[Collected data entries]

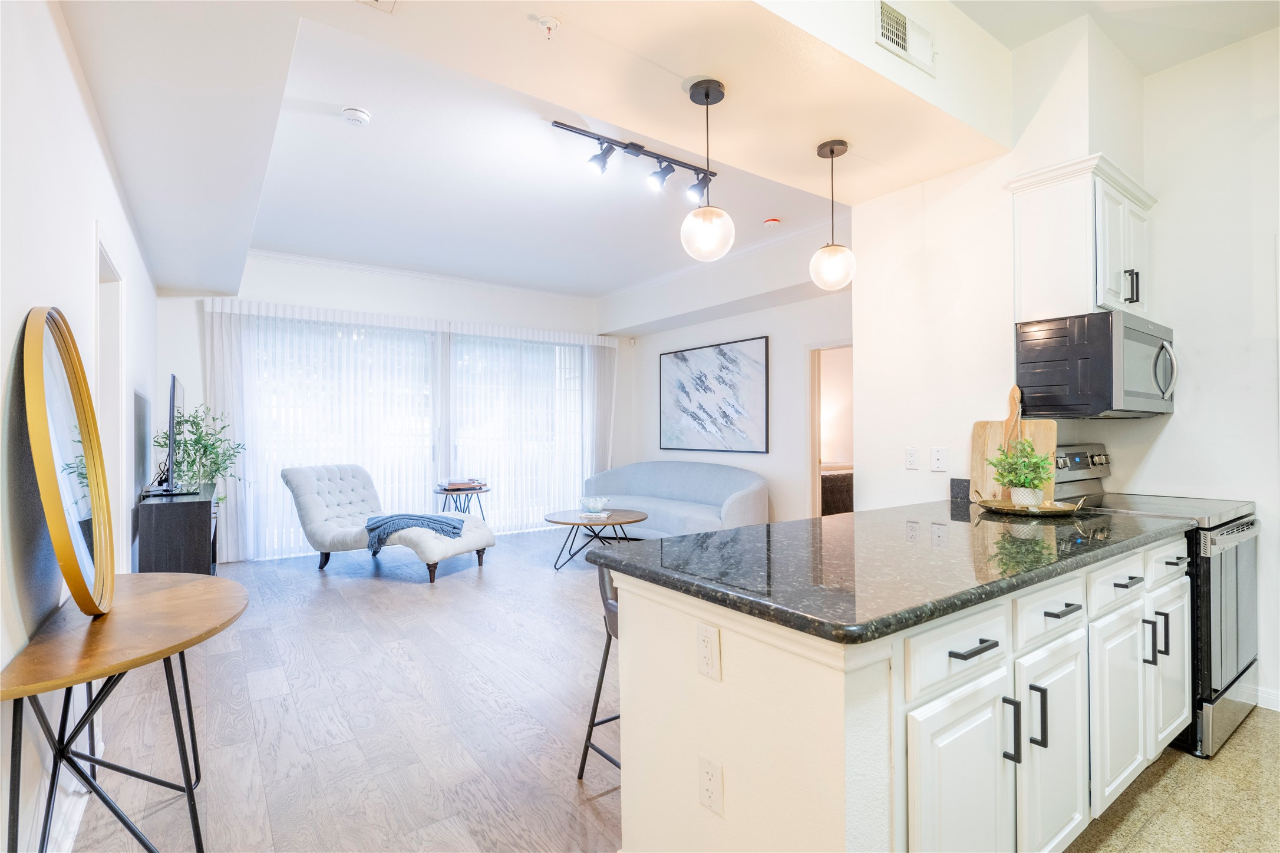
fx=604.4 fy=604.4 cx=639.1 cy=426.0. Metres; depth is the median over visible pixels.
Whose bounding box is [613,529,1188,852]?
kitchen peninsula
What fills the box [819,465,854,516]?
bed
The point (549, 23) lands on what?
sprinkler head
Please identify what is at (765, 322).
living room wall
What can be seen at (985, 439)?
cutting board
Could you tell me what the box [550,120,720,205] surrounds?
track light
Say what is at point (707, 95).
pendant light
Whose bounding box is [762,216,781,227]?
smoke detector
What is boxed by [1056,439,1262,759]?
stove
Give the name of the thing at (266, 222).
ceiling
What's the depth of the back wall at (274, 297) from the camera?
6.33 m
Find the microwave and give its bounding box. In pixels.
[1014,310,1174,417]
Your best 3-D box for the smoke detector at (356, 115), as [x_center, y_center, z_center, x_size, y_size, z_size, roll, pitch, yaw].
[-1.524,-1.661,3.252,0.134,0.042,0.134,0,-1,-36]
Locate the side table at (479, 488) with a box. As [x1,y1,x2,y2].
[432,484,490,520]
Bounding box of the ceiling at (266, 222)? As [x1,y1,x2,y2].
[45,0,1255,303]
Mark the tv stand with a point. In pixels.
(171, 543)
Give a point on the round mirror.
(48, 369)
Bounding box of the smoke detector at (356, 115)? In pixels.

---

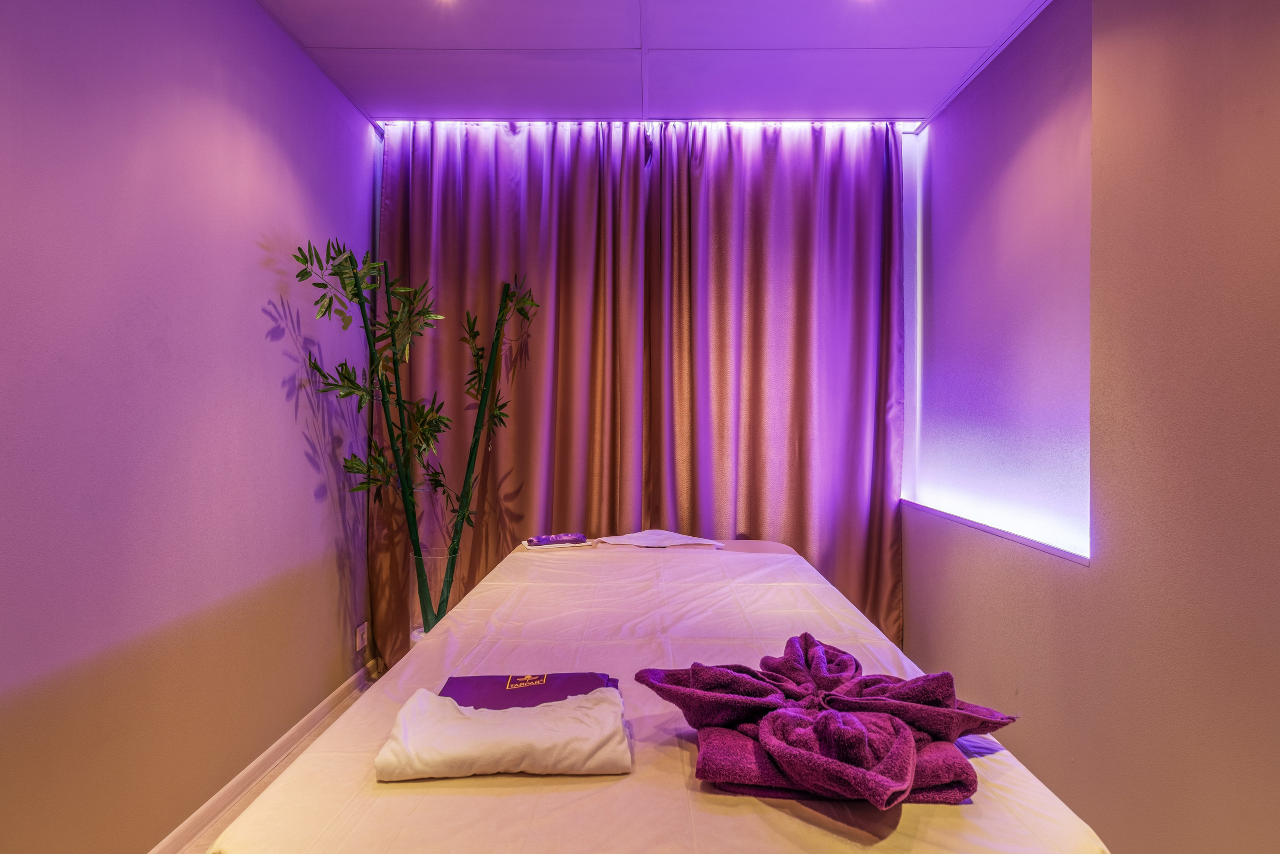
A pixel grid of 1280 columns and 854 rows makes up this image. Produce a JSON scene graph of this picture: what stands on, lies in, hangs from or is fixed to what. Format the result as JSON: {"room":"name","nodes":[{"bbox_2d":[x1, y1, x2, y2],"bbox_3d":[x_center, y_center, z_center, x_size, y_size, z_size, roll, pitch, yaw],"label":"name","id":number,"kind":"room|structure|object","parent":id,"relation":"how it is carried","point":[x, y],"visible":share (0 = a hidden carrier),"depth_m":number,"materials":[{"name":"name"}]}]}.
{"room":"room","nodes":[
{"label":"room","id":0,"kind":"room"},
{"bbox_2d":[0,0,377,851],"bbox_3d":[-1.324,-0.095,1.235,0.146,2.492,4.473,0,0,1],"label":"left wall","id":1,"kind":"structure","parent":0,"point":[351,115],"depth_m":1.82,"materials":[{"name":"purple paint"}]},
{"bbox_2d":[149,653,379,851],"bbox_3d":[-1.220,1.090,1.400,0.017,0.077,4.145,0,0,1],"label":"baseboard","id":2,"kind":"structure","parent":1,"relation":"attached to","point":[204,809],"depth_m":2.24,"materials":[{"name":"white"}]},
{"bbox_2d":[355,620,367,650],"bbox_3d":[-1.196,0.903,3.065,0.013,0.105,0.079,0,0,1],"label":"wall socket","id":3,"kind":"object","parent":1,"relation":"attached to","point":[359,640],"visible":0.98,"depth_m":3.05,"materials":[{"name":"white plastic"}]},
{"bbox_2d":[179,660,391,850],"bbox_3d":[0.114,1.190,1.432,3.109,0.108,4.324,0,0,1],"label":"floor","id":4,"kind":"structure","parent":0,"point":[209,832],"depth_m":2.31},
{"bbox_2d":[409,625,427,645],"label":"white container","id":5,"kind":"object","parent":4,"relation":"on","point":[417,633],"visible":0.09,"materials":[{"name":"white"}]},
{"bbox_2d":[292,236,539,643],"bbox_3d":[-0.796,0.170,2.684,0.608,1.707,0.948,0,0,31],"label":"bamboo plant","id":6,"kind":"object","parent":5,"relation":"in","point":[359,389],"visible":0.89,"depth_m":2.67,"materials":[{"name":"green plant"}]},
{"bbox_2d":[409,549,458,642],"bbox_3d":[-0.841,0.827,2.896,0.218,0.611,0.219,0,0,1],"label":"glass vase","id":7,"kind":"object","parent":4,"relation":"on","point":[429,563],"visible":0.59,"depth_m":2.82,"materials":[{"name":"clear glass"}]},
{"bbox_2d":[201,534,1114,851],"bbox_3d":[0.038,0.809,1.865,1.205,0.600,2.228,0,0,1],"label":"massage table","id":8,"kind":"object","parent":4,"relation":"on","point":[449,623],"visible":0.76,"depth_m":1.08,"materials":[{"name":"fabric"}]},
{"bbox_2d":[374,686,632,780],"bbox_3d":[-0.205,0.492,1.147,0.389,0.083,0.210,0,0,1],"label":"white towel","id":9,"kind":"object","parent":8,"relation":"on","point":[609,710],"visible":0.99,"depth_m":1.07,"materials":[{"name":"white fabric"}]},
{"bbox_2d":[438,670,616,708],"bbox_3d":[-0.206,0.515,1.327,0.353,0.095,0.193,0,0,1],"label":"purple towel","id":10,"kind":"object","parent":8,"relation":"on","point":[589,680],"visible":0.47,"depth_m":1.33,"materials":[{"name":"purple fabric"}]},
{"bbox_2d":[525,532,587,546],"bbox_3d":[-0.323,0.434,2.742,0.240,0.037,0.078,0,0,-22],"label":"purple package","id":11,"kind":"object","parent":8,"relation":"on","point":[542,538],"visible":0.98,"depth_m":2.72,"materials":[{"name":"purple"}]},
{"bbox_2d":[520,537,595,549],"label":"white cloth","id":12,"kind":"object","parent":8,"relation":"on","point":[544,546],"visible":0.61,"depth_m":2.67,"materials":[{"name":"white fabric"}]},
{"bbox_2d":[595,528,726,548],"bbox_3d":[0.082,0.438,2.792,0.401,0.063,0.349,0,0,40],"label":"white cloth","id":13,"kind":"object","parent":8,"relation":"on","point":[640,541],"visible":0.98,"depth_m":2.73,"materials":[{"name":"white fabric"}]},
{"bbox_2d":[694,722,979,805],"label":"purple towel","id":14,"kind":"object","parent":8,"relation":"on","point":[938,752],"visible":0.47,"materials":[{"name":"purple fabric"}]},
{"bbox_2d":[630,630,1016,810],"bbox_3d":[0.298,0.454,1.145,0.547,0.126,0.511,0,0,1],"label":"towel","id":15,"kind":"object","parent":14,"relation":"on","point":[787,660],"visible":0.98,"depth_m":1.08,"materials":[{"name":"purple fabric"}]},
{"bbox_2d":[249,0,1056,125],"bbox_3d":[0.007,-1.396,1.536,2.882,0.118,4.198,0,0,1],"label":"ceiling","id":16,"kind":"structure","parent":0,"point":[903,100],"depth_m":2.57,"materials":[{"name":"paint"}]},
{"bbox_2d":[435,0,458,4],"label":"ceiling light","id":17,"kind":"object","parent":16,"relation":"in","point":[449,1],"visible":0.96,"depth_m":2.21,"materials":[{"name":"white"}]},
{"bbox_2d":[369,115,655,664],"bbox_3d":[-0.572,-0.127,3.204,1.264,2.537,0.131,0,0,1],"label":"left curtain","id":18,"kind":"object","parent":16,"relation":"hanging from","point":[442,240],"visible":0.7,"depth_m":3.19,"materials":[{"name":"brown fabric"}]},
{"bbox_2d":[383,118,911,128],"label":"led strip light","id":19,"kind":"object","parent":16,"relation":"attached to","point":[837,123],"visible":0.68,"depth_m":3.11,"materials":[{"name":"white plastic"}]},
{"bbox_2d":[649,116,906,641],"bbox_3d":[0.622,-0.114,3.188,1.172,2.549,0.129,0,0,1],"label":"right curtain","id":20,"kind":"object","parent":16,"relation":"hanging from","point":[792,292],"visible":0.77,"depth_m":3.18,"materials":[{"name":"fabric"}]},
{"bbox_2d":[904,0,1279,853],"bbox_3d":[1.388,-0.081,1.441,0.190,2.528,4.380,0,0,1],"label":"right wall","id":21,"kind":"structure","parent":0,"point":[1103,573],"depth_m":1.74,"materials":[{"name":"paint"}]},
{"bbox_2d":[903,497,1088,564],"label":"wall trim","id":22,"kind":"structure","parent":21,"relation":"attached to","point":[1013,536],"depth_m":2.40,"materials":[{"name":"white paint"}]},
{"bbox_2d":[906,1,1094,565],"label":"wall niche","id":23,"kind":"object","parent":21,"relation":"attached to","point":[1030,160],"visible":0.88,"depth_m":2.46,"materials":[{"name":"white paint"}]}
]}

**Assignment:**
What is needed is an exact copy of the lines above, from the one containing "Whose bounding box is [762,216,781,227]?" through the one containing "Bounding box of the smoke", with nothing added.

**Answer to the exercise:**
Whose bounding box is [762,216,781,227]?
smoke detector
What is boxed by [1056,439,1262,759]?
stove
Give the name of the thing at (266, 222).
ceiling
What's the depth of the back wall at (274, 297) from the camera?
6.33 m
Find the microwave and give its bounding box. In pixels.
[1014,310,1174,417]
Your best 3-D box for the smoke detector at (356, 115), as [x_center, y_center, z_center, x_size, y_size, z_size, roll, pitch, yaw].
[-1.524,-1.661,3.252,0.134,0.042,0.134,0,-1,-36]
Locate the side table at (479, 488) with a box. As [x1,y1,x2,y2].
[432,484,490,520]
Bounding box of the ceiling at (266, 222)? As [x1,y1,x2,y2].
[45,0,1255,303]
Mark the tv stand with a point. In pixels.
(171, 543)
Give a point on the round mirror.
(48, 369)
Bounding box of the smoke detector at (356, 115)? In pixels.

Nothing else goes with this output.